The day before he died, he must have been petrified and he asked a family friend to call me to his bedside. Just a few months ago, that friend told me he had said, it’s because she’s the only one who understands me.
With tears streaming down my face as I live through the reminders of the real life saboteur I got to love, without really understanding, I also revel in the pride that I didn’t sabotage myself for the first, just a few days ago.
I know my triggers … financial stress, family drama, disinterested men, work chaos, to name a few. On top of all of that, I have my dream trip in a month’s time, no flights or visa and my passport is stuck at home affairs. That’s truly a reason to sabotage!
On Friday I felt the usual saboteur tactics kick in. The anxiety build up in my body, that I wished I could stretch into myself and tug it out of my body, but I had to sit in it. By the afternoon, I would have gotten to the point of, what I thought was personal self love, and told myself that life was too stressful, so why add the extra pain of trying to eat healthy through it. There would be less stressful days, but for today, I could eat myself better.

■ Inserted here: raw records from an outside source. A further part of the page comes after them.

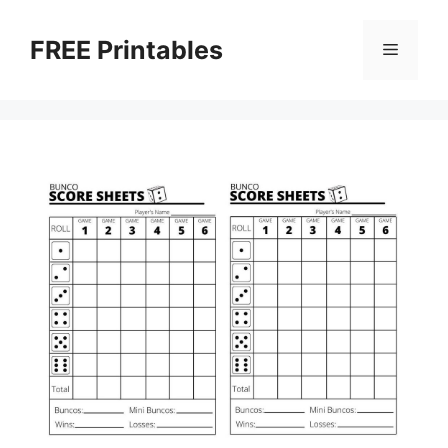
Skip
to
FREE Printables
Menu
content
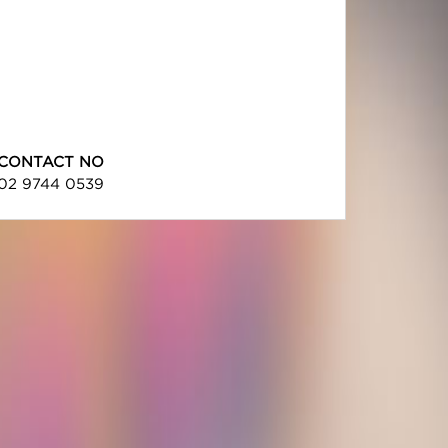
CONTACT NO
02 9744 0539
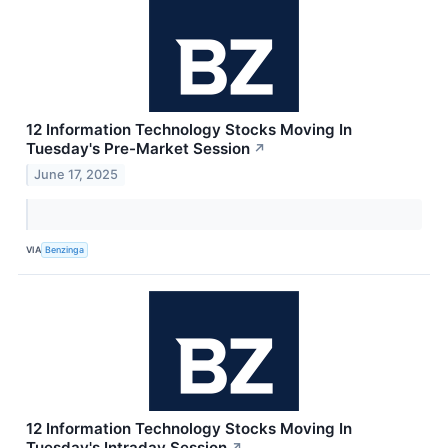
12 Information Technology Stocks Moving In
Tuesday's Pre-Market Session
↗
June 17, 2025
VIA
Benzinga
12 Information Technology Stocks Moving In
Tuesday's Intraday Session
↗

No I couldn’t!! NO, I didn’t.
I thought I had never stat with that frustration in my life before, but I had. I did it with a very beautiful relationship. I thought that it was impossible to love the saboteur, but I had done that before too. I thought the saboteur always won the battle, but my self love and love for the saboteur had won a totally misunderstood love for my dad … so I didn’t eat myself better. Instead, I sat in the fear, the mess, the anxiety and go through the day.
Just one day!!
Some things eased up, while others linger on, but then I got through that day too and the next. Not with ease, but with consciousness and determination to love that totally misunderstood side of myself, who hurts for reason I may never know!!!